At the Advertising and Design Club of Canada’s annual awards extravaganza in Toronto [in October 1994], you could scarcely find a wall, slide-projection screen, or leaflet that wasn’t typeset in a faux typewriter font. That was not a reassuring sign. Hundreds of attendees paid up to $70 to see the best examples of the year’s Canadian graphic design, and in large part what they got was an epidemic of typewriter fonts and other warmed-over graphic tropes.
With a total of 1,847 entries, you don’t need to be Stephen Hawking to calculate that there simply had to be some original, meticulously-crafted work on display. However, it was hard to find, and hard to appreciate once you found it. Instead of displaying these exemplars of graphic design in their original medium (print), the Club organized a slideshow of winning entries (awards were gold, silver, bronze, and “merit”) on a network of screens in a darkened room in the Metro Toronto Convention Centre. For some reason, the computer-controlled slide projectors were programmed to show a given work for about ten seconds – hardly enough time to assimilate the piece, check for details, and read the credits alongside. And a note to event organizers: Not everyone attending the event has perfect hearing or vision. Next year let’s crank up the lights from poseur dimness to a level actually useful to visually-impaired people, and let’s caption the videoclips.
Anyway, some diamonds in the rough were:
The Globe and Mail itself won two awards, including an undeserved gold for editorial design for the paper’s Saturday cover pages, which are almost identical to the weekday cover pages except for a wide-aspect-ratio photo that isn’t always editorially related to a story inside the paper. If slapping a big photograph into a grey, hidebound front-page layout is all you need to take home the gold, maybe it’s a good thing that the Globe is facing a redesign soon. Safe money is on the paper’s keeping the big-photo concept anyway despite its banality.
The poverty of excellence in the show was vividly illustrated by a two contrasting sets of works which each won awards in multiple categories. A gold award was presented to Viva Dolan Communications & Design for Butterfield & Robinson’s iconic stationery. Since the firm organizes biking and walking trips for the gentry, it was only appropriate for Viva Dolan to combine a decorative light-yellow fringe at the edges of letterhead and business-card stock with charmingly retro photos of a globe, a camera, a suitcase, and other travel icons. A catalogue by the same designers for the same firm won another gold, with its Vellekoop-like cover illustration (the book’s drawings were actually done by Frank Viva and Shawn Murenbeeld) and just-a-hair-short-of-too-tasteful typography. Other Butterfield & Robinson publications garnered silver awards; all were deserved.

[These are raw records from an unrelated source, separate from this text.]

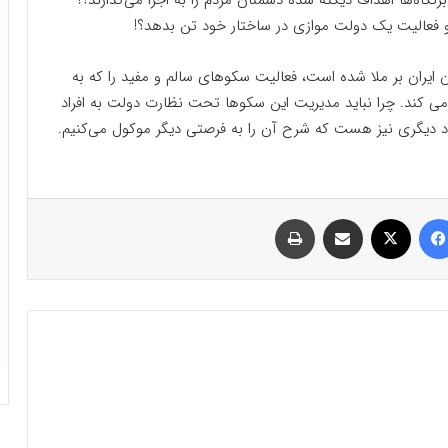
گاه‌ها اهداف دیکته شده دشمنان مردم را به اجرا می‌گذارند؟!
و فعالیت یک دولت موازی‌ در ساختار خود تن بدهد؟!
ان ایران بر ملا شده است، فعالیت سکوهای سالم و مفید را که به
 می کند‌. چرا نباید مدیریت این سکوها تحت نظارت دولت به افراد
اد دیگری نیز هست که شرح آن را به فرصتی دیگر موکول می‌کنیم.
فیسبوک
ایکس
اشتراک گذاری با ایمیل
چاپ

Then there’s the Red Dog beer campaign from Molson Breweries, masterminded by the MBL/BBDO agency. You’ve probably run across it: The print ads and billboards feature the face of a bulldog (or whatever the hell those ugly dogs are – they’re clearly used as a device that hosers and frat boys can identify with) along with some haphazardly-spaced headlines set in Trixie, the cutesy typewriter face that resembles a bad fax of a bad photocopy of a weak carbon copy of a FedEx waybill hacked out on a manual typewriter. Judges simply could not get enough of the ads; they took home armfuls of awards in print advertising and multimedia (i.e., radio and TV) categories.
Sorry to rain on the two-four parade here, but the entire campaign save the radio ads, brought to life by the sexiest voice this side of a 976 phone line (Tommy Lee Jones’, no less), is annoying and an insult to the intelligence. Is it radical even in 1994 to object in principle to promoting alcohol, which of course is a perfectly legal product but arguably a damaging and pernicious one? Judges in the print category are to be faulted for shovelling awards onto a derivative design.
The Red Dog bulldog is in fact lifted wholesale from a book of trademarks I once perused and now cannot locate. Sure, the logo was reworked into an entire system (dogs in TV commercials, sexy schnauzer-like voices in radio ads), but the underpinnings of the system are borrowed, not new. The wholesale deployment of Trixie amounts to vernacular typography – using a typeface or layout for its specific “Oh, I’ve seen that before” connotations. The mark of true creativity is fashioning your own connotations out of typefaces not burdened by specific antecedents. Yes, all design builds on previous work (at least on the 26 letters of the alphabet), but to achieve a gestalt takes a spark of originality. Red Dog ads are merely the sum of two clichéd parts.